From the cotton gin to the mobile phone, the U.S. has produced some of the most useful inventions of the past three centuries. Yet by several measures, its traditional leadership in science and technology is now under threat. As President Joe Biden's administration gets underway, reviving American ingenuity should be among his top priorities.

As a start, Biden should push to raise government investment in research and development. Federally funded research has been a crucial component of America's scientific success, helping to produce everything from GPS to search engines to the internet itself. In recent years, almost one-third of patents granted have relied on it. Yet federal R&D spending as a share of GDP has stagnated at about 0.7% over the past three years, down from a historical average of 1.1%.

Reversing this worrying trend would cost a lot — about $240 billion annually, up from $164 billion last year. But few steps are more essential for boosting innovation, productivity and competitiveness. Innovation also has a vital role to play in shifting the economy to clean energy, which Biden has rightly emphasized.

His plan for a cross-agency research team, dubbed ARPA-C, to investigate far-out energy technologies is on the right track. Pairing such investment with better incentives for private-sector R&D (using subsidies or more generous tax credits) would help boost jobs, incomes and economic growth. Prioritizing breakthrough technologies like artificial intelligence and quantum computing, meanwhile, would go a long way toward sustaining American leadership in the industries of the future.

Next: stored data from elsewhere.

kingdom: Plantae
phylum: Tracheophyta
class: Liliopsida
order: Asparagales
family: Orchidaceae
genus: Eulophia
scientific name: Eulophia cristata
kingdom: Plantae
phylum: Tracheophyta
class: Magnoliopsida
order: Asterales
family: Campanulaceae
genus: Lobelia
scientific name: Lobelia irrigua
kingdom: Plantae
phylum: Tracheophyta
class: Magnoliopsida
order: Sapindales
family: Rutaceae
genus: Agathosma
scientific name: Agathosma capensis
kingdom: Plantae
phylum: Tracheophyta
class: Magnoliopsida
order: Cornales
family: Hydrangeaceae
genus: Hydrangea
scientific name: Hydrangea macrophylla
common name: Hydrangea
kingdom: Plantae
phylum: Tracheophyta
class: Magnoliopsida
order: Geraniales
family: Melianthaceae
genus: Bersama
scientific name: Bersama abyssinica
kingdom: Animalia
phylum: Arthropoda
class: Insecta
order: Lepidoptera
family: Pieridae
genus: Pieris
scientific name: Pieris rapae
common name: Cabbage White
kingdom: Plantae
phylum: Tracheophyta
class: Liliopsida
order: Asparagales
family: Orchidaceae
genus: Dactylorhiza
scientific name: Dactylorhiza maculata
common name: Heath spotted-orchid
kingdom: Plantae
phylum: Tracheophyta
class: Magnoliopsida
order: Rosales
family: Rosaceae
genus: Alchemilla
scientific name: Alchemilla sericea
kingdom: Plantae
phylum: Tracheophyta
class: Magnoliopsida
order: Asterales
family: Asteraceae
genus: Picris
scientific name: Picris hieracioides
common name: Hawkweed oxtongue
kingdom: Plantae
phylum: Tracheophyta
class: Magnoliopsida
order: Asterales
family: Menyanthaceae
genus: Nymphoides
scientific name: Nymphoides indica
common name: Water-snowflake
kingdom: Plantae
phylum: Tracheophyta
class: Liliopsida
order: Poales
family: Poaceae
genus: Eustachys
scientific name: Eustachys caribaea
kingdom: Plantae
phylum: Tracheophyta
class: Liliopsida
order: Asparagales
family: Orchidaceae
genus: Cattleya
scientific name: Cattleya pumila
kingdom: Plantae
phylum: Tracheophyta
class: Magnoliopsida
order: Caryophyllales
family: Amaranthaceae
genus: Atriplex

Another priority should be improving digital literacy across the government. Expanding successful programs such as the 18F office and the U.S. Digital Service, which act as in-house tech consultancies for federal agencies, would help. Biden should also consider adding an office within the White House to evaluate how proposed regulations would affect innovation. Such efforts should help rationalize government tech policy, lure more talented workers into public service and ensure that promising businesses aren't burdened by misguided new rules.

Finally, a critical ingredient in Silicon Valley's success over the years has been openness to immigration. Yet the country is squandering its traditional advantages in this regard. Although foreign-born students now make up half or more of U.S. doctoral graduates in critical fields such as engineering, math and computer science, the government offers no permanent visa for them and the previous administration spent four years devising new ways to antagonize them.

Innovation has powered the American economy for decades, but it doesn't occur by magic. As Thomas Edison, inventor extraordinaire, famously held, it's mostly hard work. Biden's administration should keep that in mind, and get to it.